Exercise: All the data that follows should be repeated exactly, without a single picture.
START Information supplied
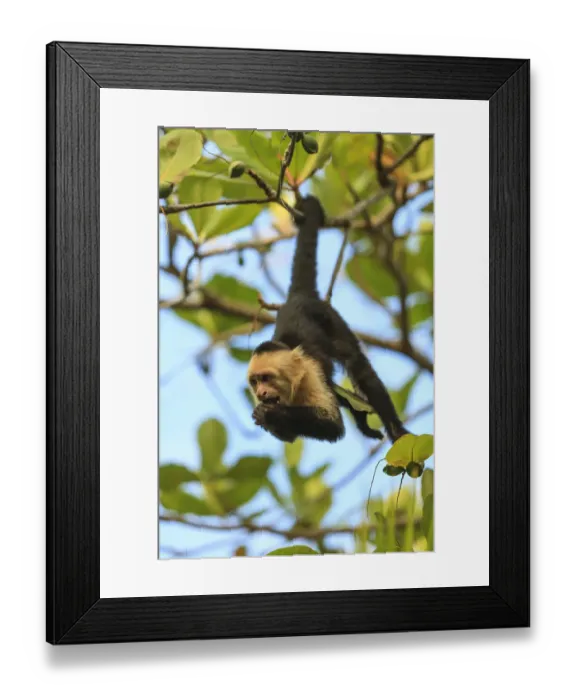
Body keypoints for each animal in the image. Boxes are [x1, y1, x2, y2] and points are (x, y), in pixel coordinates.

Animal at [247, 194, 409, 445]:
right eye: (255, 382)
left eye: (267, 378)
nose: (261, 393)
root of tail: (298, 296)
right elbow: (290, 436)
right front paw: (266, 415)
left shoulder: (311, 374)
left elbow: (333, 425)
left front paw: (270, 413)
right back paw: (362, 422)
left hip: (330, 318)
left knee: (359, 367)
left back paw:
END Information supplied
Response box:
Body keypoints for each animal in the image. Boxes are [x1, y1, x2, y2] and points are (x, y), in pixel coordinates.

Animal at [247, 194, 409, 445]:
right eye: (255, 382)
left eye: (267, 378)
nose: (261, 393)
root of tail: (298, 296)
right elbow: (290, 436)
right front paw: (266, 415)
left shoulder: (311, 374)
left elbow: (333, 425)
left front paw: (270, 413)
right back paw: (362, 422)
left hip: (330, 318)
left knee: (359, 367)
left back paw:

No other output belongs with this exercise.